| Instruksi yang diberikan 1 |
Jawablah pertanyaan berikut berdasarkan kutipan tentang Choa Giok Beng di bawah.
(a) Mengapa Choa memutuskan keluar setelah lulus ujian kenegaraan?
(b) Ilmu apa saja yang sudah dikuasai Choa Giok Beng sebelum berlatih dengan Ho Yang?
(c) Siapa yang diterima Choa sebagai tamu kehormatan?

Choa tidak terlalu suka dengan kekayaan dan kemakmuran. Hatinya hanya ada pada Kun Tao. Pernah suatu kali ia mengikuti ujian kenegaraan dan lulus. Namun karena kondisi pemerintahan yang kacau dan dilanda korupsi, maka ia pun memutuskan untuk keluar. Choa juga terkenal dengan latihan Pat Hoat nya.
Sebelum berlatih dengan Ho Yang, Choa Giok Beng terlebih dahulu telah menguasai ilmu Tie Sha Cang (telapak pasir besi) dan Gin Kang. Ia juga terkenal dengan sebutan Pan Be Ho (Bangau dari Pan Be). Banyak master aliran lain yang berguru kepadanya. Rumah Choa tidak berpintu, dan hanya terdapat jendela. Orang yang bisa meloncati jendela itu akan diterima Choa sebagai tamu kehormatan. Banyak dari para master itu yang menjadi murid Choa Giok Beng dan pada akhir hidupnya Choa Giok Beng lebih suka berkelana dan hidup sederhana.

| Data mentah |
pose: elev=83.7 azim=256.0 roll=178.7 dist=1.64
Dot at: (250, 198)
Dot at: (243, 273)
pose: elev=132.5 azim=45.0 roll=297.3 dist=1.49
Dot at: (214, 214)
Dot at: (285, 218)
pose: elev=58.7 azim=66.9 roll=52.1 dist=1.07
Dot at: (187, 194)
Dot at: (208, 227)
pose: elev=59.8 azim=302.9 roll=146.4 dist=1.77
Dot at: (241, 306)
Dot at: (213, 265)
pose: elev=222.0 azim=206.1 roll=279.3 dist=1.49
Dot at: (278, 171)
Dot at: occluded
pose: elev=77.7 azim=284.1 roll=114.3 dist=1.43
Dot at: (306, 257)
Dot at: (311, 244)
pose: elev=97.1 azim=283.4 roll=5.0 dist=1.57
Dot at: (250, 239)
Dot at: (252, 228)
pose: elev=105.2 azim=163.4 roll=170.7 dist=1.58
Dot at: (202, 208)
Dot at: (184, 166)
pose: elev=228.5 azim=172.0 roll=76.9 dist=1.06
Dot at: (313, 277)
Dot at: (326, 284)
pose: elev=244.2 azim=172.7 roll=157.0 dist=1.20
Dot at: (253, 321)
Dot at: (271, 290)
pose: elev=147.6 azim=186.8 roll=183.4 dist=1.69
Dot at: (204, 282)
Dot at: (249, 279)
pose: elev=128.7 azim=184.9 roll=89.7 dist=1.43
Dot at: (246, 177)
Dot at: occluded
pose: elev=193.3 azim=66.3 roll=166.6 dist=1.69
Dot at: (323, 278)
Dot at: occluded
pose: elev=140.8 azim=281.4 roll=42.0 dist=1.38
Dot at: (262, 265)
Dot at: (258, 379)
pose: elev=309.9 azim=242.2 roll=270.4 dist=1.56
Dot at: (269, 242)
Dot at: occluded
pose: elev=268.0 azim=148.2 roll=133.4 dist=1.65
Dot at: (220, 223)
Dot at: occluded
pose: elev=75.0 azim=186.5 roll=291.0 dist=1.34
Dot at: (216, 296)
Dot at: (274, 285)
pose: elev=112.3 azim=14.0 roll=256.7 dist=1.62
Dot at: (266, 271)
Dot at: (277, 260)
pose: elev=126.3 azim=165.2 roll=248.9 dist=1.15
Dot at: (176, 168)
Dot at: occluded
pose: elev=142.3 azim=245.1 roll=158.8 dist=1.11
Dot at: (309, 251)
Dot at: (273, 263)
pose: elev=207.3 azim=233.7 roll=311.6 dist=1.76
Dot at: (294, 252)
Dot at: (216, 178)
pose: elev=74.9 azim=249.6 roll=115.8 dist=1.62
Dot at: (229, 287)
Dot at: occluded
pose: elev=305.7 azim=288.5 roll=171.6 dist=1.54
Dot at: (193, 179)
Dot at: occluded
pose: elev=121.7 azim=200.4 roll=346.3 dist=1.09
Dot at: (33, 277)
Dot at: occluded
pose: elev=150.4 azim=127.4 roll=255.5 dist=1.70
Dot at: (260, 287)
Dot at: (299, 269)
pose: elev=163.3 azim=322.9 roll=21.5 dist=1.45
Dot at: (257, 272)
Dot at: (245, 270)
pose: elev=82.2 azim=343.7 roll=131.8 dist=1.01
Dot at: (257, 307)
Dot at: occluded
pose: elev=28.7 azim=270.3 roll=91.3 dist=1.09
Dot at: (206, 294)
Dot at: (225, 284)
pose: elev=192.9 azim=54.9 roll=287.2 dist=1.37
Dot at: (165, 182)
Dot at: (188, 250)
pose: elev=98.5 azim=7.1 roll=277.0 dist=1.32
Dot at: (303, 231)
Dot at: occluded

| Instruksi yang diberikan 2 |
Sunting catatan di atas mulai dari baris yang memuat "pose: elev=112.3 azim=14.0" sampai dengan baris yang memuat "Dot at: (245, 270)", termasuk kedua baris itu. Ganti "dist" dengan "jarak", biarkan bagian lain tetap sama, lalu tuliskan hanya baris-baris tersebut.

| Jawaban lengkap 1 |
(a) Choa keluar karena kondisi pemerintahan kacau dan dilanda korupsi.
(b) Ia sudah menguasai ilmu Tie Sha Cang (telapak pasir besi) dan Gin Kang.
(c) Choa menerima orang yang bisa meloncati jendela rumahnya sebagai tamu kehormatan.

| Jawaban lengkap 2 |
pose: elev=112.3 azim=14.0 roll=256.7 jarak=1.62
Dot at: (266, 271)
Dot at: (277, 260)
pose: elev=126.3 azim=165.2 roll=248.9 jarak=1.15
Dot at: (176, 168)
Dot at: occluded
pose: elev=142.3 azim=245.1 roll=158.8 jarak=1.11
Dot at: (309, 251)
Dot at: (273, 263)
pose: elev=207.3 azim=233.7 roll=311.6 jarak=1.76
Dot at: (294, 252)
Dot at: (216, 178)
pose: elev=74.9 azim=249.6 roll=115.8 jarak=1.62
Dot at: (229, 287)
Dot at: occluded
pose: elev=305.7 azim=288.5 roll=171.6 jarak=1.54
Dot at: (193, 179)
Dot at: occluded
pose: elev=121.7 azim=200.4 roll=346.3 jarak=1.09
Dot at: (33, 277)
Dot at: occluded
pose: elev=150.4 azim=127.4 roll=255.5 jarak=1.70
Dot at: (260, 287)
Dot at: (299, 269)
pose: elev=163.3 azim=322.9 roll=21.5 jarak=1.45
Dot at: (257, 272)
Dot at: (245, 270)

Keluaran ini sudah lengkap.